Re: JTidy DOM Implementation

Russell Gold wrote:
> At 2:29 AM -0500 10/30/00, Gary L Peskin wrote:
> >I would like to propose that we discard the Tidy DOM classes
> >altogether.  The DOM is about to have a Level 2 Recommendation with
> >Level 3 coming not too far after that.  The functionality is rapidly
> >increasing and I don't think that there's any way that we can or should
> >keep up.  DOM now offers the whole traversal specification with
> >NodeFilters, NodeIterators, etc.
> >
> >What I propose is that we add a SAX 2 output capability to JTidy and
> >discard the DOM classes altogether.  The SAX 2 interface would fit in
> >nicely with the current XML/XHTML output options and we would be done
> >with it.  If someone wanted a DOM implementation, they could use a
> >parser like Xerces and drive it with SAX 2 events.  Then, they could
> >have a full-blown DOM implementation supported by a team that is focused
> >on that.
> 
> Ouch!  I depend very heavily on the JTidy DOM classes.

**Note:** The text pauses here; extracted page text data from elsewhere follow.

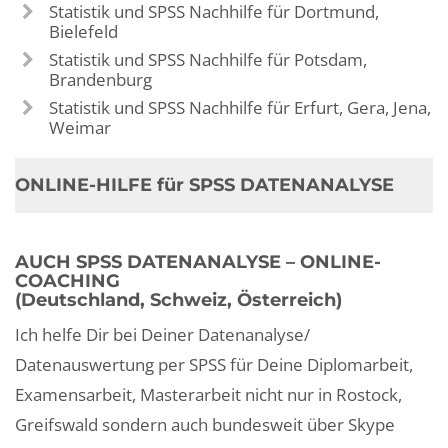
Statistik und SPSS Nachhilfe für Dortmund,
Bielefeld
Statistik und SPSS Nachhilfe für Potsdam,
Brandenburg
Statistik und SPSS Nachhilfe für Erfurt, Gera, Jena,
Weimar
ONLINE-HILFE für SPSS DATENANALYSE
AUCH SPSS DATENANALYSE – ONLINE-
COACHING
(Deutschland, Schweiz, Österreich)
Ich helfe Dir bei Deiner Datenanalyse/
Datenauswertung per SPSS für Deine Diplomarbeit,
Examensarbeit, Masterarbeit nicht nur in Rostock,
Greifswald sondern auch bundesweit über Skype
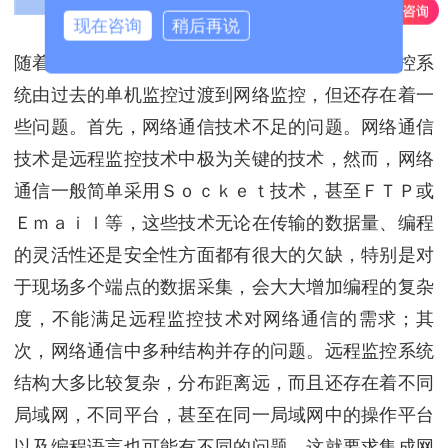
现在咨询
稍后再说
随着网络技术的飞速发展和监控范围的扩大，监控系
统由过去的单机监控过渡到网络监控，但还存在着一
些问题。首先，网络通信技术不足的问题。网络通信
技术是远程监控技术中极为关键的技术，然而，网络
通信一般简单采用Ｓｏｃｋｅｔ技术，甚至ＦＴＰ或
Ｅｍａｉｌ等，这些技术无论在传输的数据量、编程
的灵活性还是安全性方面都有很大的欠缺，特别是对
于现场多个端点的数据采集，会大大增加编程的复杂
度，不能满足远程监控技术对网络通信的需求；其
次，网络通信中多种结构并存的问题。远程监控系统
结构大多比较复杂，分布距离远，而且还存在着不同
局域网，不同平台，甚至在同一局域网中的操作平台
以及编程语言也可能有不同的问题，这就要求集成网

If they disappeared, I
> would have absolutely no use for the library. What is the C version doing?  I
> had rather assumed JTidy to be a Java port of it rather than a parallel
> implementation.

I don't think that the c version of tidy implements the DOM at all!  I
suppose we could keep the existing DOM classes and continue to support
them as is and enhance them as time allows.  But for people who need
full DOM support, it would be much easier for us to build in SAX 2
events.

Russell, for your application, you'd just need to add in a few lines of
code to a handler that can accept SAX 2 events (like Xerces) and that
can build a DOM tree from that.  Then, you'd use the Xerces DOM tree and
have a full blown DOM implementation with all of the features that
Xerces supports.

It could be somewhat slower and consume more memory because we'd first
be building the tidy tree and then walking it to generate the SAX
events.  But HTML pages are usually small and I think the increased
benefits would outweigh these disadvantages.

Gary

Received on Monday, 30 October 2000 10:01:35 UTC